The "unpicking" of the agreement to deal with Northern Ireland Troubles' legacy issues has led to a "severe dilution" of what was proposed, a member of the Victims and Survivors Forum has told a Westminster committee.
Emmett McConomy, whose brother Stephen (11) was killed in 1981 by a plastic bullet fired by a British soldier, was giving evidence to the Northern Ireland Affairs Committee’s inquiry into the UK government’s proposals to address the legacy of the Troubles.
"The public has been consulted, we've agreed to the Stormont House Agreement in a political sense, mechanisms were proposed and put in place but we've had stalling, delays and what appears now is the unpicking of the Stormont House Agreement for political reasons, national security reasons," he said.
The North's victims' commissioner, Judith Thompson, told the committee that victims and survivors are now faced with legislation "driven through Westminster that does little for them" and they had not seen any detail of the changes proposed or had an opportunity for further consultation.

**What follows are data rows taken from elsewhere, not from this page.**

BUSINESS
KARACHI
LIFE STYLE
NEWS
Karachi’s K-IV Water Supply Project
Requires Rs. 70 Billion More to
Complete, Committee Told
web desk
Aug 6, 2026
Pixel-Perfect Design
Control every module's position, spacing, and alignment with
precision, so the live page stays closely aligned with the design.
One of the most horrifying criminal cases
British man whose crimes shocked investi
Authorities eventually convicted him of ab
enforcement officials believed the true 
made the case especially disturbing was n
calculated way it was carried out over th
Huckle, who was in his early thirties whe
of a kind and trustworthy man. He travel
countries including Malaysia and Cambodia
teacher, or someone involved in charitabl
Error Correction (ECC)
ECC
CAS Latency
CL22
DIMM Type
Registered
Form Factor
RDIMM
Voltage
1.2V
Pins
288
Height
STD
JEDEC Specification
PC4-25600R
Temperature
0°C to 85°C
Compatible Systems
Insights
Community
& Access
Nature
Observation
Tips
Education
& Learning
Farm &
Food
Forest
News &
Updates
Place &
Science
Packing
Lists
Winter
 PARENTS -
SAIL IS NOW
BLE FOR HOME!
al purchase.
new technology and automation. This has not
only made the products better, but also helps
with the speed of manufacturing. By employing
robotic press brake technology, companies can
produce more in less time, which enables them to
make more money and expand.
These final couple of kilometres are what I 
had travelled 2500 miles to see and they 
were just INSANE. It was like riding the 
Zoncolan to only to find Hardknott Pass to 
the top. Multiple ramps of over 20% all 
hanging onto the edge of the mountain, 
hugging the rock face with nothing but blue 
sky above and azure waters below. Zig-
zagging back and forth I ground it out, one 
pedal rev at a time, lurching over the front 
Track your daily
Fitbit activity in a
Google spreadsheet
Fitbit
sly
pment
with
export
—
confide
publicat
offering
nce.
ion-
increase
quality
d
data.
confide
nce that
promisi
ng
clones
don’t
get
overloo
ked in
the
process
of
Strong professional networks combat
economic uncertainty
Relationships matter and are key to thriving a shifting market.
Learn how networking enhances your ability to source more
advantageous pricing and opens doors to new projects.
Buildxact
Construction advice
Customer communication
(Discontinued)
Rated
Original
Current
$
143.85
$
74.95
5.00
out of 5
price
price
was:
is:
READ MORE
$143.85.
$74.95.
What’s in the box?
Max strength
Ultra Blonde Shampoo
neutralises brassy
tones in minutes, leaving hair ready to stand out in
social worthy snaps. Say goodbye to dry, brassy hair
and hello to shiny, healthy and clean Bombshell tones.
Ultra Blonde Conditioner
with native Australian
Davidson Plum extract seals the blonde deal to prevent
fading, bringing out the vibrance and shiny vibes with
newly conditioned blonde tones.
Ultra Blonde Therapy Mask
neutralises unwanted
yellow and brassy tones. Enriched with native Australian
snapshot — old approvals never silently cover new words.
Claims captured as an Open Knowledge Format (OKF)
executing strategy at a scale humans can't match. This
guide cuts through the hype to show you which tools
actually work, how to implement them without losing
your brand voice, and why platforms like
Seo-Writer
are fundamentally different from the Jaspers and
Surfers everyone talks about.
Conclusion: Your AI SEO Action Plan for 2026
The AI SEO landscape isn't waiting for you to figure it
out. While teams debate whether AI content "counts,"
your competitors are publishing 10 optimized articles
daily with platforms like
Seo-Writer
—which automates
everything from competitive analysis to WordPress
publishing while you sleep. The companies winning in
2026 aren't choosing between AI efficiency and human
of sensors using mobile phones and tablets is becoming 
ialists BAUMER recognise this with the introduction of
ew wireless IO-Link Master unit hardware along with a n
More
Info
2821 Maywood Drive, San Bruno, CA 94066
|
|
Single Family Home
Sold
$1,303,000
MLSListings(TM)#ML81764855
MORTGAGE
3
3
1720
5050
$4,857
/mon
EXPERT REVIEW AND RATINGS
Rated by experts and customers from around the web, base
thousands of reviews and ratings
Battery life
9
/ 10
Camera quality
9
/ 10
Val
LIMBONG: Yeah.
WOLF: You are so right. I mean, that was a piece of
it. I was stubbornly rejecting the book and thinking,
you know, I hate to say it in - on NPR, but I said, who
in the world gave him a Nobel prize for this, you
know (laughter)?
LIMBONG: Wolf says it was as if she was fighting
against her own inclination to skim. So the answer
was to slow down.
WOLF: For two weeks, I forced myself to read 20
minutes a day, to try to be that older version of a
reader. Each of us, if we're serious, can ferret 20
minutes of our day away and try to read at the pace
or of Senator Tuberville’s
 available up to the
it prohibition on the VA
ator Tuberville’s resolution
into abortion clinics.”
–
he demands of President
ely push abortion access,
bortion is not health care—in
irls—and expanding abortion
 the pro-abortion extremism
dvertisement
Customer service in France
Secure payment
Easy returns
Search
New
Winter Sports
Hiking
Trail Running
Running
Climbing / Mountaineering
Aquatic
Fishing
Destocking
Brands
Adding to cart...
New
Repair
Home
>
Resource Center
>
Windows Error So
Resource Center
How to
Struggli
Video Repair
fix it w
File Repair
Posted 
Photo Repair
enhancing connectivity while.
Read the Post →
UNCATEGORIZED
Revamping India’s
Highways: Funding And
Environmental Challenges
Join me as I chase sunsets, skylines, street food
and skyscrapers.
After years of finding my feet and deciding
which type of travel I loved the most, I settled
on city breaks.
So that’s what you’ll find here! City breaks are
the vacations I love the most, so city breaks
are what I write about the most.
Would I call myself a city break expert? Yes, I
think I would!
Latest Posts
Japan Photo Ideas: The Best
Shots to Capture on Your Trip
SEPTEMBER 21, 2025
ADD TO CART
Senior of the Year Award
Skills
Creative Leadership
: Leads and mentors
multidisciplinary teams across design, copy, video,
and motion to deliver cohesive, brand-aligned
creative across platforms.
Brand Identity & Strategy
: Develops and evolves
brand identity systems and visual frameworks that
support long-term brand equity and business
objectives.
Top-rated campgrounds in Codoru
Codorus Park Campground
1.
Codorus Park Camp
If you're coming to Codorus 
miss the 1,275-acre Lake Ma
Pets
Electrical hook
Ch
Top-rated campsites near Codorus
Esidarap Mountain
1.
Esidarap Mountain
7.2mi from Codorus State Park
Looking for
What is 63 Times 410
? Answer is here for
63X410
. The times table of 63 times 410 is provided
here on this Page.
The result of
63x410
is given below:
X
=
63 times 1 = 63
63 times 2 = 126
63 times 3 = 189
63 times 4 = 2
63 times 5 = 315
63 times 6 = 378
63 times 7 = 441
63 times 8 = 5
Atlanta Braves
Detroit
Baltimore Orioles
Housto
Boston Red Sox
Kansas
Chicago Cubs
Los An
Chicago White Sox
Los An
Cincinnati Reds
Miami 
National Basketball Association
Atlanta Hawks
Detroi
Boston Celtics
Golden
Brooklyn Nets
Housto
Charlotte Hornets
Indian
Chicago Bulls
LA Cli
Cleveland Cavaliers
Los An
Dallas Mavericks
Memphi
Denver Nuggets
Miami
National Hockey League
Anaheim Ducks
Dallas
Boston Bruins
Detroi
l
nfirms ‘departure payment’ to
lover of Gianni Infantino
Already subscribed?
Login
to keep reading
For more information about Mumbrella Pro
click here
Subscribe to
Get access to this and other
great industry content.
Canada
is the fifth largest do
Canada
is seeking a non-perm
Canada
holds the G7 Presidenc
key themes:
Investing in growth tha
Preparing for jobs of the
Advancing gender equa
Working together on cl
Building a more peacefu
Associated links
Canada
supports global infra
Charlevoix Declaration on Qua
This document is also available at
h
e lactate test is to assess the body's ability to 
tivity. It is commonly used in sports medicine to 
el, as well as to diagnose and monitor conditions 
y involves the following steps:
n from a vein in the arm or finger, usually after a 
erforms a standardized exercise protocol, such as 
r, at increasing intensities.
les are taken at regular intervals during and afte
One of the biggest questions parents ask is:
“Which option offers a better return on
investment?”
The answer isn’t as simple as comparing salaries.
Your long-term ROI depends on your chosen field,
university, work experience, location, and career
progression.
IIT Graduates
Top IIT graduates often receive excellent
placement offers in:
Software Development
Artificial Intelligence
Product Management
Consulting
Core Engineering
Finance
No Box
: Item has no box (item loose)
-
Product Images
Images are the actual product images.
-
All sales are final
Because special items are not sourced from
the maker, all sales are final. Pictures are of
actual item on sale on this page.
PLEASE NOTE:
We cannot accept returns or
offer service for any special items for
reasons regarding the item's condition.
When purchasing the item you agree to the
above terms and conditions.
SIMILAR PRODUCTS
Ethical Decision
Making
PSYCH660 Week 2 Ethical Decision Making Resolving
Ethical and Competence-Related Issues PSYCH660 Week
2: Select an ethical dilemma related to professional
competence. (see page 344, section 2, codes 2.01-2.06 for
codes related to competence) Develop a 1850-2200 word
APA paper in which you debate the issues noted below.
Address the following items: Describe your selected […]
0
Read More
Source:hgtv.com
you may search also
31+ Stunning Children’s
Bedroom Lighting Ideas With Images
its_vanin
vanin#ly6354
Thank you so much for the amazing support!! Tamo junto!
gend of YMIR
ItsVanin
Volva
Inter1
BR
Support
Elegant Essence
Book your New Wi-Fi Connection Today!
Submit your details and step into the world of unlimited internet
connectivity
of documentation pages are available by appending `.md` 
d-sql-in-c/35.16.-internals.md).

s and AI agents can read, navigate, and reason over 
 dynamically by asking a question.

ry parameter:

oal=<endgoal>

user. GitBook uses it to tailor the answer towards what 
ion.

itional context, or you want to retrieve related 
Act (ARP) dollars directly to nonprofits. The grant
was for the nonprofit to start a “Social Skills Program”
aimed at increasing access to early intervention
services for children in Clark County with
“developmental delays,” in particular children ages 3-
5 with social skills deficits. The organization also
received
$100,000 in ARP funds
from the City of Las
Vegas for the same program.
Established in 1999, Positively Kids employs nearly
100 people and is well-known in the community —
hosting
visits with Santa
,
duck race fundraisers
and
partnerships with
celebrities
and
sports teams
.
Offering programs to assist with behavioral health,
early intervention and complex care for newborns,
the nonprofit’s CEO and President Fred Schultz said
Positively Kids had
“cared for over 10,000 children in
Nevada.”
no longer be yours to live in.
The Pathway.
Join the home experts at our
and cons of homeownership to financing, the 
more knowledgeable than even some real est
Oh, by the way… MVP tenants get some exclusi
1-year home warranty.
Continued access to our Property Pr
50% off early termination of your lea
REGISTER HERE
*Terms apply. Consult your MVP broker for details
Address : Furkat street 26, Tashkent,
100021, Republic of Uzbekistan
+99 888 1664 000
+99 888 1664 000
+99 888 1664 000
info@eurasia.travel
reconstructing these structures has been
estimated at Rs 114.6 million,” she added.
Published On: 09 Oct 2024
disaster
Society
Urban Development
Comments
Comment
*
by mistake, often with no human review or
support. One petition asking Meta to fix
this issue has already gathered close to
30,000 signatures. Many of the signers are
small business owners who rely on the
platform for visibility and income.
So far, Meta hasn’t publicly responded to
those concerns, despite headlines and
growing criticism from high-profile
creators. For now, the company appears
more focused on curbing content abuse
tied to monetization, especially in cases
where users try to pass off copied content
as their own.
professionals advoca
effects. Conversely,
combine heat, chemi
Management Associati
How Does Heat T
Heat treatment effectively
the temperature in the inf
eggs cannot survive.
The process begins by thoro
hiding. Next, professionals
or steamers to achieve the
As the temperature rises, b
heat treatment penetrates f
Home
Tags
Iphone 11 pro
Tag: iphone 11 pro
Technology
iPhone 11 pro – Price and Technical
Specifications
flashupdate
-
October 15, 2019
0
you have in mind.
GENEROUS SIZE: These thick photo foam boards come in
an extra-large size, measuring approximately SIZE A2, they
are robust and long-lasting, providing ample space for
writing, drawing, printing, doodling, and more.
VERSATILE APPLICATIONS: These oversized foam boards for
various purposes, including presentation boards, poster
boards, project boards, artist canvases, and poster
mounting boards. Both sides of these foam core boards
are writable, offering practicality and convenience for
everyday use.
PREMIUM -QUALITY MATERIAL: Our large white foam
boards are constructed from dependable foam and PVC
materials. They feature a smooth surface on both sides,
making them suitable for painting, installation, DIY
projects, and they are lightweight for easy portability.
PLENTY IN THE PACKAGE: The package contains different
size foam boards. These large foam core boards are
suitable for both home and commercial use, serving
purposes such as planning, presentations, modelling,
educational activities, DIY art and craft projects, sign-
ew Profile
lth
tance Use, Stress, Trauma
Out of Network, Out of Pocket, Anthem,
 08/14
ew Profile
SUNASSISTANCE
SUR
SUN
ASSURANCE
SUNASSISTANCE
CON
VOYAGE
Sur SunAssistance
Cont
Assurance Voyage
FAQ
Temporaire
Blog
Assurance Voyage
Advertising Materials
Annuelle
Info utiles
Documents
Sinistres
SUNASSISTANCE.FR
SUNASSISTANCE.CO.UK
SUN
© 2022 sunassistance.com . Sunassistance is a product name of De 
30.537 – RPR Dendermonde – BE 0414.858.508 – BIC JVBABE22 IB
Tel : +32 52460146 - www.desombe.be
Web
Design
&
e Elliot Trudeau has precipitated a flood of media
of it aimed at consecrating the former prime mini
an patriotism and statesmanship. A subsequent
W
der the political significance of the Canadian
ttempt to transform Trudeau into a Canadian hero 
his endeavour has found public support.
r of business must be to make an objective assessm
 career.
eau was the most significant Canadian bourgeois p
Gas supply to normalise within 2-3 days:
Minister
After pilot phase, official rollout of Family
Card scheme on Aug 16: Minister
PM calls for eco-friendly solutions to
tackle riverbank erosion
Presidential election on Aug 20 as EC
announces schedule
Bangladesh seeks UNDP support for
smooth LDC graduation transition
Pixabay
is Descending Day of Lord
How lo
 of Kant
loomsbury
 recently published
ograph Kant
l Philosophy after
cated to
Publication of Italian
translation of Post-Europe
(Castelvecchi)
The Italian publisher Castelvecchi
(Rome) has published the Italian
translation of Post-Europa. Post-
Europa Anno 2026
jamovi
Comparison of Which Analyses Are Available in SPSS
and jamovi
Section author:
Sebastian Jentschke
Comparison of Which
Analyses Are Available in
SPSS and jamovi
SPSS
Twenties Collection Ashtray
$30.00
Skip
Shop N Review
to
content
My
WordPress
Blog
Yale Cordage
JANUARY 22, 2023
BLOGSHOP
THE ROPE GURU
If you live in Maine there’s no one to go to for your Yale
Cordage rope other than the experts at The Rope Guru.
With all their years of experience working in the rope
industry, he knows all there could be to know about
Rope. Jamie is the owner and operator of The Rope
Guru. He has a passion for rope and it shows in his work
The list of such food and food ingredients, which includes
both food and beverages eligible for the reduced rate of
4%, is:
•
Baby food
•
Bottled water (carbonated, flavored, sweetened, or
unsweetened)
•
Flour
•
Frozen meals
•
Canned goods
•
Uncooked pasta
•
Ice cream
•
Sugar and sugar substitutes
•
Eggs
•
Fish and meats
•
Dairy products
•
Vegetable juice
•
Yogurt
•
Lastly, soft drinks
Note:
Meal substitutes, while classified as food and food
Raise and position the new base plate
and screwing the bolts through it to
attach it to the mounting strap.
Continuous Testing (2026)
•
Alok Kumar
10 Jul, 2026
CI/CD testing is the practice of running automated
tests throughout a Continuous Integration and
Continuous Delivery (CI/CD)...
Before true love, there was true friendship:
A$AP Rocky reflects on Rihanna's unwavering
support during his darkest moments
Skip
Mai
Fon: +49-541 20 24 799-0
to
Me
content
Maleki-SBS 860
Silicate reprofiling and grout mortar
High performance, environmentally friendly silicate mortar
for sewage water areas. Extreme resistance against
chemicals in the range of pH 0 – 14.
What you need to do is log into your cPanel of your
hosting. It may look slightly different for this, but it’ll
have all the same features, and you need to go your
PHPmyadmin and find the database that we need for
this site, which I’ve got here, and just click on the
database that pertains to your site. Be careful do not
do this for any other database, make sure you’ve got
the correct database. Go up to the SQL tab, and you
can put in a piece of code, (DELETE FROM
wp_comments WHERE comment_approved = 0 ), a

"We can't do to legacy what's been done to the victims' payment," said Mary Moreland, a member of the forum whose husband, a part-time member of the Ulster Defence Regiment, was killed by the IRA in 1988, in reference to the stalled payment scheme for victims of the Troubles.
“There can’t be legislation put in place to say this is happening and then at the last minute change it. It has to happen,” she said. “If that means knocking heads together, then knock heads together, and that has to come from Westminster.”
One of the pledges of the New Decade, New Approach deal, which restored the North’s Assembly in January, was a commitment to introduce legislation to implement the provisions on legacy issues outlined in the 2014 Stormont House Agreement within 100 days. Among its provisions was the creation of an independent Historical Investigations Unit (HIU) to investigate outstanding Troubles-related deaths.
Northern Ireland secretary Brandon Lewis in March outlined a new approach to dealing with legacy issues which included "significant changes" that he said "will be needed to obtain a broad consensus for the implementation of any legislation". Under the new proposals, only cases where there is a "realistic prospect" of prosecution would be investigated, and all other cases would be closed permanently. This, he said, would end "the cycle of reinvestigations into the Troubles in Northern Ireland that has failed victims and veterans alike".
‘Vexatious claims’
Asked by North Antrim MP Ian Paisley about "vexatious claims against veterans", Ms Thompson said there were five cases involving six soldiers being prosecuted in Northern Ireland, and she did not anticipate a great change in that number.
“For those six families who will be relieved to hear, I’m sure, that their family member is no longer being investigated, there are hundreds of soldiers and police officers’ families who in this process will be told that they will not see the investigational truth,” she said.
Ms Thompson said that unlike Iraq and Afghanistan and other theatres of war, UK citizens in Northern Ireland had suffered harm under UK law, and prosecutions only happened “when you’ve had a police investigation and a public prosecution service decision that there is enough evidence to give a decent chance of conviction and it is in the public interest”.
In a letter to MPs later on Wednesday, Ms Thompson said the objective of legacy legislation could not be to “close down investigations which families from all backgrounds need in order to acknowledge harm and to build a better and more reconciled future.”